Bayford's parish church is dedicated to St Mary. The current building dates from 1870 and stands about a quarter of a mile north of the village. This church stands close to the site of the medieval church it replaced, which was first mentioned in 1222. A 15th-century font and some 16th- and 17th-century monuments to the Knighton family have been preserved. The ornithologist William Yarrell, admired by his contemporaries for his precise scientific work, is buried in the churchyard.

Every two years the village holds a Gardens Open Day, when many of the residents open up their gardens to the public.

The manor of Bayford was purchased in 1758 by William Baker (1705–1770). He then had the mansion of Bayfordbury built between 1759 and 1762.

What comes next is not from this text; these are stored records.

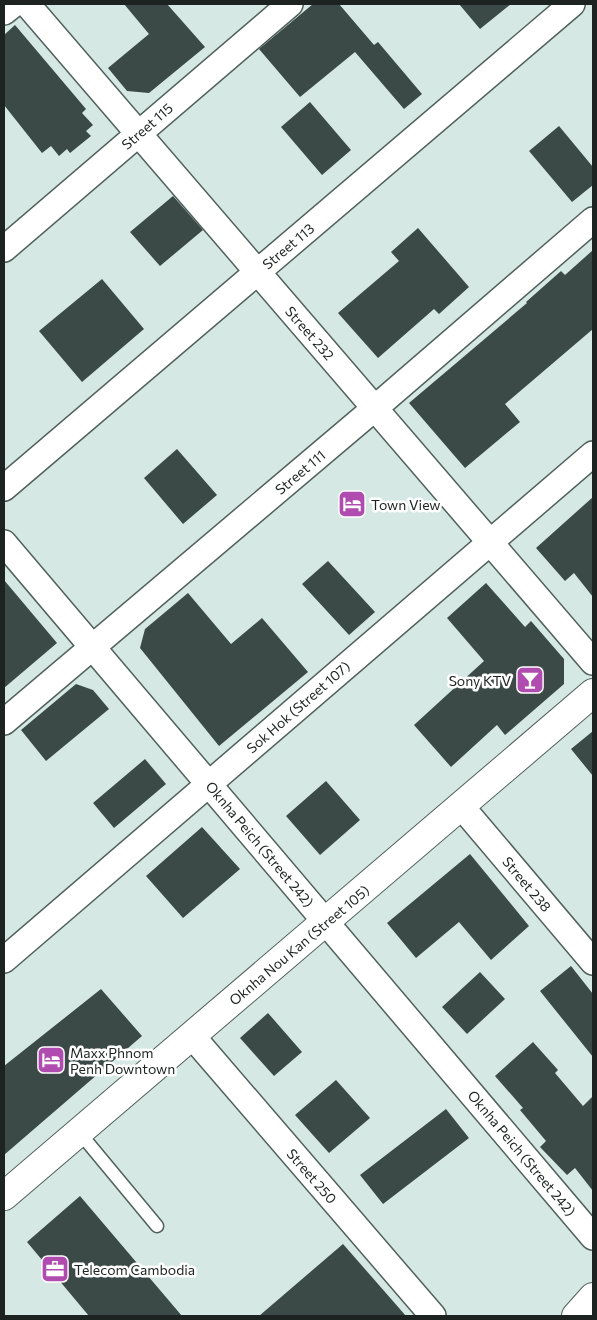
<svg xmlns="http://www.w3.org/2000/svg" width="597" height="1320" viewBox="0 0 597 1320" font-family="Commissioner,sans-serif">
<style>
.building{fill:#3b4a46}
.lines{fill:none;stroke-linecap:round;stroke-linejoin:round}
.lane-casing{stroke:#50615c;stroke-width:15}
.street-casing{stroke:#50615c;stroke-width:28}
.secondary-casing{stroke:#50615c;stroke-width:30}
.highway-casing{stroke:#50615c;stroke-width:30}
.lane{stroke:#fff;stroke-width:12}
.street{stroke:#fff;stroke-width:25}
.secondary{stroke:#fff;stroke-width:28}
.highway{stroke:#fff;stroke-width:28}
.labels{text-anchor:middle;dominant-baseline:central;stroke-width:5;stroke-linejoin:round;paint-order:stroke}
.street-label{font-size:14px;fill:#1c2321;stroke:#fff}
.poi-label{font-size:14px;fill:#1c2321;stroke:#fff;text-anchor:start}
</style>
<rect width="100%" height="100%" fill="#d5e8e3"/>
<path class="building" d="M124,4H167L205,47L149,93L127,91L108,68L149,34Z
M313,4H339L374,45L378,42L422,94L404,109L355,52L300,97L259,49Z
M459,4H511L480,29Z
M15,25L86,109L82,113L93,125L86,131L91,136L70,153L67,149L59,156L51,146L42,153L4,105V35Z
M310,102L351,150L322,175L281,127Z
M559,126L593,167V185L572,202L529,151Z
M173,196L203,230L160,266L130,232Z
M418,228L469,287L439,314L434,309L378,358L338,313L399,261L391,252Z
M593,250V329L505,404L520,422L465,468L409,403L527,303L526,302L561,271L565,275Z
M102,279L144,329L82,382L39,331Z
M177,449L217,495L183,524L144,478Z
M593,497V597L574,573L565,581L536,548Z
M328,561L375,612L349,635L302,584Z
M4,580L57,643L4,688Z
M486,583L525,627L531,621L564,659V684L505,735L497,725L451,767L414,725L484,661L447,618Z
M188,593L231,644L262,618L308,672L219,746L140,648L145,629Z
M76,684L93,690L109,709L46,761L21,730Z
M593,731V776L571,749Z
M145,759L166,784L114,828L93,803Z
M326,781L360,820L320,855L286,816Z
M202,827L240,869L183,918L146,876Z
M470,854L529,926L491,960L459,922L416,958L387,923Z
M571,966L593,994V1057L540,991Z
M480,972L505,999L467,1034L442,1007Z
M101,989L142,1036L4,1155V1066Z
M268,1013L302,1052L274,1076L240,1038Z
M533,1042L558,1070L555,1073L583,1106L593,1096V1191L575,1168L567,1175L540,1147L546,1141L520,1110L523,1108L495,1076Z
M336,1080L370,1118L329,1153L295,1115Z
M446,1109L469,1138L383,1204L360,1175Z
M80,1196L182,1316H89L27,1242Z
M343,1244L406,1316H259Z"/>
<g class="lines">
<defs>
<path id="lane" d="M79,1132L157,1226"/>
<path id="street" d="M27,4L593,662
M4,12L14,4
M4,249L290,4
M4,488L572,4
M4,543L593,1237
M4,722L375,408L593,220
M461,806L593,962
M4,960L593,454
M192,1036L433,1316"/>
<path id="secondary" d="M4,1196L593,693"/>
<path id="highway" d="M576,1316L593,1297"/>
</defs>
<use href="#lane" class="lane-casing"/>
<use href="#street" class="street-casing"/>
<use href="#secondary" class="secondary-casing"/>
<use href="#highway" class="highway-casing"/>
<use href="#lane" class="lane"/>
<use href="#street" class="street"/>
<use href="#secondary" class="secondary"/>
<use href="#highway" class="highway"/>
</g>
<defs>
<symbol id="hotel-square" viewBox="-11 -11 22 22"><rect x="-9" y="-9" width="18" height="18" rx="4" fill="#b04bb0" stroke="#fff"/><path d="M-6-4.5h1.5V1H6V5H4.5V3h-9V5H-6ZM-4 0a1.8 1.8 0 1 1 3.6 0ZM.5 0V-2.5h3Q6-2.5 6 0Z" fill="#fff"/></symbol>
<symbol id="bar-square" viewBox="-11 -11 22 22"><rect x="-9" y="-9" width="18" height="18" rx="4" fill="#b04bb0" stroke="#fff"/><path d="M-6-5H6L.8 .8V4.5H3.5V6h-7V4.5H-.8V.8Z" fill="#fff"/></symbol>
<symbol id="office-square" viewBox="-11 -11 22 22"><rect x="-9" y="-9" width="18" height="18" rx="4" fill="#b04bb0" stroke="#fff"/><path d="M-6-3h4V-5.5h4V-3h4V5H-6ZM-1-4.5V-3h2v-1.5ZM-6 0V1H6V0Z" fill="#fff"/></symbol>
</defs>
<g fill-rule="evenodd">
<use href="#hotel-square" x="336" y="488" width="32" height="32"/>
<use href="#bar-square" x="514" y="664" width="32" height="32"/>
<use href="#hotel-square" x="35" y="1044" width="32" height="32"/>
<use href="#office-square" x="39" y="1253" width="32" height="32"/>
</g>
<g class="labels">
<g class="street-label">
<text transform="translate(147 126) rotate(-41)">Street 115</text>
<text transform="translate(288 246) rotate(-40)">Street 113</text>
<text transform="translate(310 333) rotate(49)">Street 232</text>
<text transform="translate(300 472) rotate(-40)">Street 111</text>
<text transform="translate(298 707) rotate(-41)">Sok Hok (Street 107)</text>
<text transform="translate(260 844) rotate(50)">Oknha Peich (Street 242)</text>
<text transform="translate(527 884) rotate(50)">Street 238</text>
<text transform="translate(299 945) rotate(-40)">Oknha Nou Kan (Street 105)</text>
<text transform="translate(522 1153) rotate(50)">Oknha Peich (Street 242)</text>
<text transform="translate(312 1176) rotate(49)">Street 250</text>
</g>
<g class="poi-label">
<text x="371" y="504">Town View</text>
<text x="511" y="680" text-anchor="end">Sony KTV</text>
<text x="70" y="1052">Maxx Phnom<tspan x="70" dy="16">Penh Downtown</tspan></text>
<text x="74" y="1269">Telecom Cambodia</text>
</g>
</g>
<rect width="597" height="1320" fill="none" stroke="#1c2321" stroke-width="10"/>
</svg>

The mansion was extended by infilling between the service blocks, to house the Kit-Cat Club portraits, which Baker inherited from Jacob Tonson. In 1941, Bayfordbury was leased to Dr Barnardo's Homes for young boys aged 9 to 14 years of age. In 1945, the John Innes Institute moved to Bayfordbury and built glass houses, a research block and houses at Broad Green Wood for their staff. The estate was later acquired by Hertfordshire County Council and occupied by Hatfield Polytechnic (later the University of Hertfordshire). They constructed Bayfordbury Observatory, which is regarded as one of the finest teaching observatories in the country, and used the research block for chemical and biological research. The mansion and stables have now been converted into residences. The research block is still used by the University and the grounds as a Regional Science Learning Centre and environmental science field study centre.

Bayford railway station is to the east of the village, on the Hertford Loop line. The station opened with the line in 1924.